**Document extract:**
......

Forum Discussion
how do i extract data from a pdf file using power query in excel?
The following works with a PDF stored on a Personal OneDrive:
- From a Web Browser, download the PDF file
- Open the Downloads page of the Web Browser (pic. from MSFT Edge below)
- Copy the Download link:
In Excel:
- Data (tab) > From Web > Paste the Download link > OK > ...
If you want to try with the PDF I shared, a Download link is:
https://public.am.files.1drv.com/y4mp7lEIREyPqh2W_UW3tzsSdWp6Kpim9Hpj2b2Sp-OcoTenAZ-33ASspv_OnvEkzD3RpLWfT4ftsglbRAfyHuRz5AIZq3FNL8HRX8-n6-0eV7bV1nTQkSrT77dOVHFIwewQYfCE0hNshQGrbt1JW4dVZuYOMEJy0yN4R7_3CweweFjm6wPeZWFYJxC8QSrloB5Fk9lsiU4a2RjqmGAMdxThaztoypmCrUsT8j7kO3H35E?AVOverride=1
Going to Data >> From Web >> Pasting in the download link is the process I originally used. However, it interprets the OneDrive address as something that requires an authentication.
It comes back with an error message "We could not authenticate with the credentials authenticated. Please try again." There is no authentication. required to view and download the file, but when you try to put the URL in power query it doesn't seem to understand that.
- LorenzoMar 30, 2023Silver Contributor
Providing no feedback, good or bad, doesn't help people who Search (you did - thanks)

......

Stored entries
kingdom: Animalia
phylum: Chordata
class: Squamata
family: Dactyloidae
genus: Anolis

......

**Jobs:**
1 – Reproduce the passage of the forum thread on extracting PDF data with Power Query between "The following works" and "MSFT Edge below)", inclusive.
2 – In the forum thread on extracting PDF data with Power Query, where is the PDF stored for the method that is said to work?
3 – Write what comes next in the forum thread on extracting PDF data with Power Query, starting after its final sentence.
The lines in the stored entries are separate material and have no connection to the forum thread.

**Final results:**
1 –
The following works with a PDF stored on a Personal OneDrive:
- From a Web Browser, download the PDF file
- Open the Downloads page of the Web Browser (pic. from MSFT Edge below)

2 – On a Personal OneDrive.

3 –
- Russ_MS_CommmunityMar 30, 2023Copper Contributor
Lorenzo I have not been able to get the above solution proposed to work successfully. In every attempt on multiple computers and multiple networks it is still seeking a login.
- LorenzoFeb 25, 2023Silver Contributor
When OneDrive isn't unresponsive this works no problem here. The attached sample query contains a download link and the expected dataset is returned to Excel
After putting in place the query, if I clear to Permissions to OneDrive (the one highlighted below that matches the download link - https://public.am.files.1drv.com...):
of course, I'm asked to Authenticate (even as Anonymous) the next time I refresh the query
IMHO you should have a look at your Data Source Settings and in case this doesn't help provide more information regarding your context, i.e. where the PDF is actually stored (ex. OneDrive Business, SharePoint...)